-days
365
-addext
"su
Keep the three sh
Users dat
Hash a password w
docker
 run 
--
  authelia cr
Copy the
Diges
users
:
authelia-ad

To do
Reproduce the text of all the entries above, substituting "podman" for every occurrence of "docker" and leaving everything else untouched.

Task output
-days
365
-addext
"su
Keep the three sh
Users dat
Hash a password w
podman
 run 
--
  authelia cr
Copy the
Diges
users
:
authelia-ad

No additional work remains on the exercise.